▶ [REQUIRED ACTION] Show each line of the rows below that contains the word "value", copied in full.

▶ [LISTED ENTRIES]
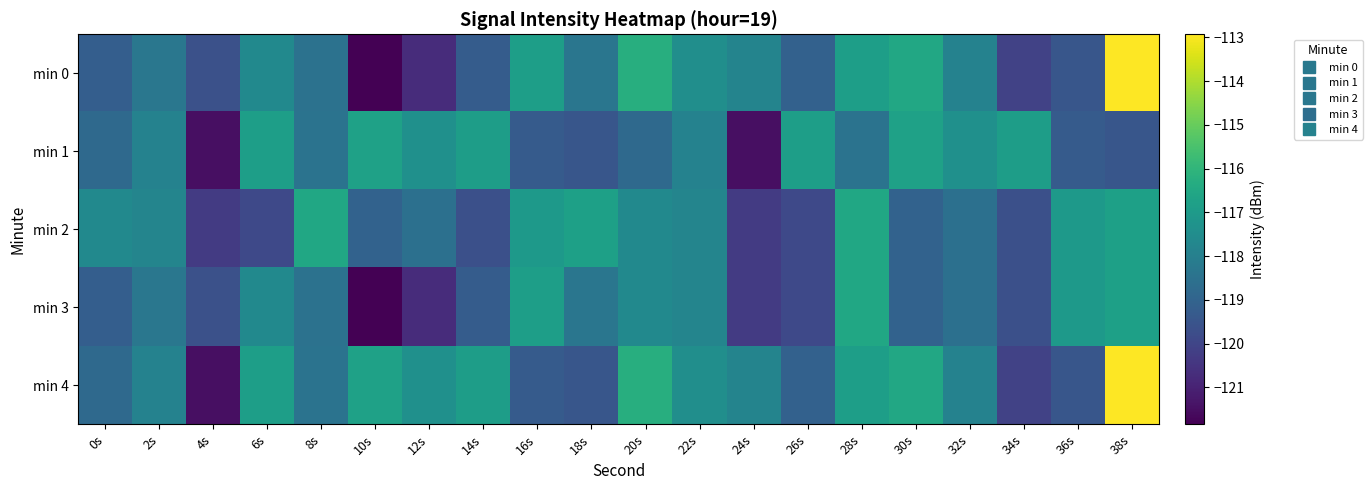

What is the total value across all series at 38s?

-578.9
---
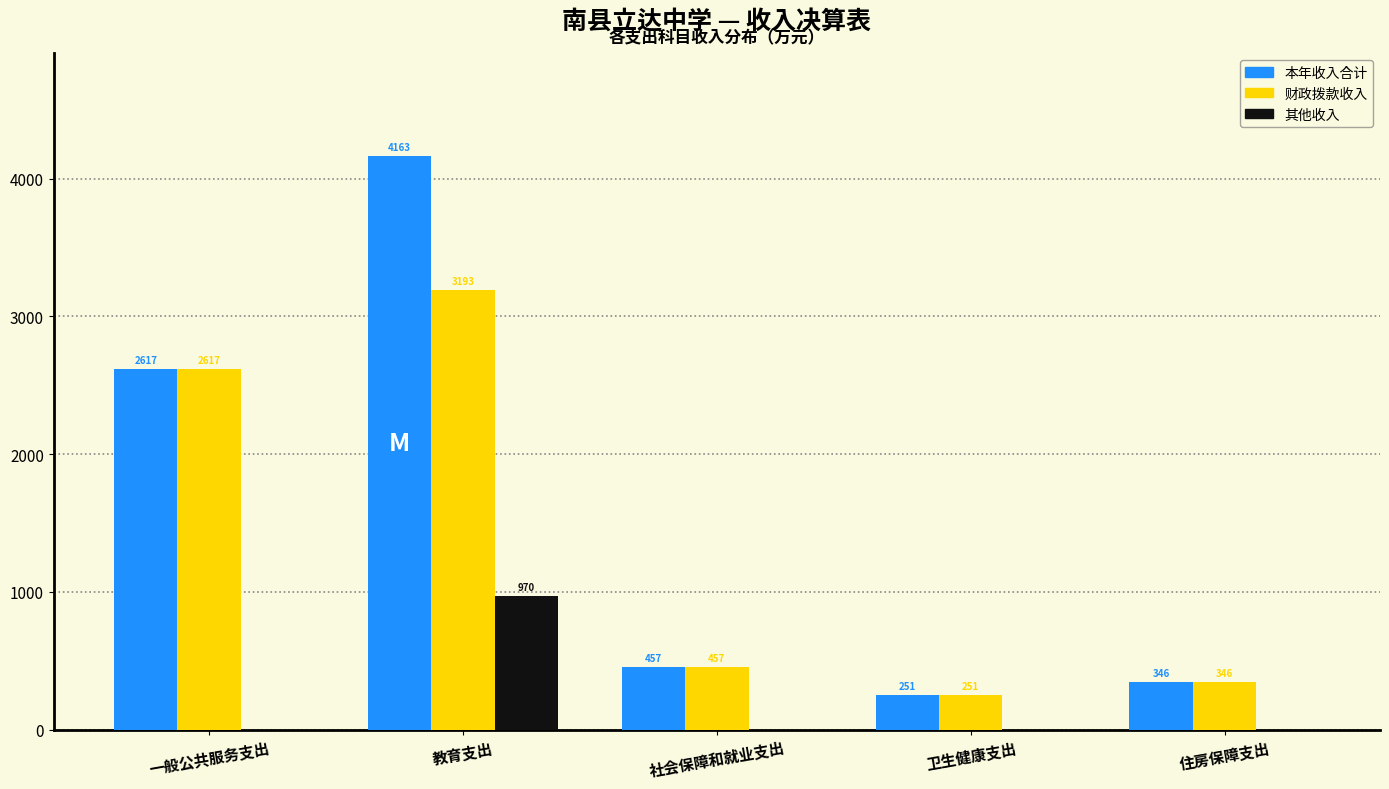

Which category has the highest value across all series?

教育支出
==
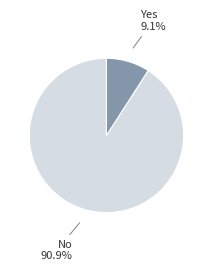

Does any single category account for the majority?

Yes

▶ [PROBLEM SOLUTION]
What is the total value across all series at 38s?
Which category has the highest value across all series?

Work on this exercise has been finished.